In his lecture titled “Mr. Pamuk, did all this really happen to you?”, the author addresses that question that every writer faces from his readers, the question that forced Flaubert to exclaim, when repeatedly asked who Madame Bovary was modelled on: “I am Madame Bovary.” While Pamuk says clearly that he is not Kemal, the hero of his huge novel The Museum of Innocence , he is also aware that it is impossible to convince readers of this fact and also that partially he wants readers to believe that he is Kemal. The novelist expresses his own experience, his way of seeing things, through the experience and the reactions of his characters and it is this power that brings the text to life in the imagination of the reader. When a perceptive reader tells Pamuk: “I know you so well, you'd be surprised,” he is overcome with guilt and embarrassment.
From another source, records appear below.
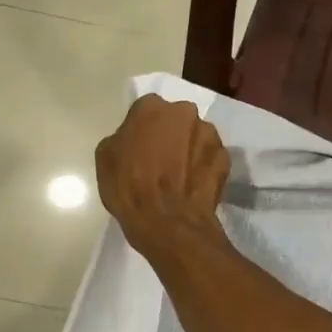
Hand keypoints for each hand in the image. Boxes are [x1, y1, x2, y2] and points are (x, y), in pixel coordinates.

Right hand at [95, 95, 229, 258]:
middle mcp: (184, 112)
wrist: (168, 223)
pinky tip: (195, 185)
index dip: (142, 130)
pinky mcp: (225, 157)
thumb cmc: (130, 189)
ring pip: (197, 136)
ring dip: (190, 149)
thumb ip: (122, 138)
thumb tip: (133, 139)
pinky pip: (211, 158)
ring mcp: (208, 134)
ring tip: (181, 175)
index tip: (140, 147)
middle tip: (163, 160)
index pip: (145, 110)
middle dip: (171, 134)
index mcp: (151, 107)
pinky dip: (204, 167)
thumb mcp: (106, 159)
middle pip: (176, 119)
It was not the writer's factual details or even his personal habits and views that the reader was referring to but “a deeper, more intimate, more secret thing.” Pamuk realises that the reader had come to know his sensory experiences: “how I feel when I inhale the scent of rain-soaked earth, when I get drunk in a noisy restaurant, when I touch my father's false teeth after his death, when I regret that I am in love, when I get away with a small lie I have told……” and it is this knowledge of intimacy that embarrasses him in front of the reader. This ambiguity between the real and imagined is but one of the fascinating characteristics that makes the novel the unsurpassable genre that it is and it is clear that the more the novelist succeeds in blending his naïve and his sentimental sides, the better the novel.

Pamuk also takes head-on the issue of character against plot. “Novelists do not first invent a protagonist with a very special soul, and then get pulled along, according to the wishes of this figure, into specific subjects or experiences. The desire to explore particular topics comes first. Only then do novelists conceive the figures who would be most suitable for elucidating these topics.” The plot is nothing but a line that connects several thousands of small points, “large or small spheres of energy” or what Nabokov called “nerve endings” that make up the novel. Each of these nerve endings, even if they be a mere description of landscape, or the snowflakes outside Anna Karenina's train window, “should be an extension of the emotional, sensual and psychological world of the protagonists.”

As I finished reading these fascinating lectures, including his ruminations on the similarity between novels and museums — his actual Museum of Innocence is nearing completion in Istanbul — I realised I like meeting Orhan Pamuk on the written page. I only wish I had managed to slip him a note on the crowded front lawns in Jaipur saying that it is the readers, be they naïve, sentimental or occasionally long-winded, who make the writer.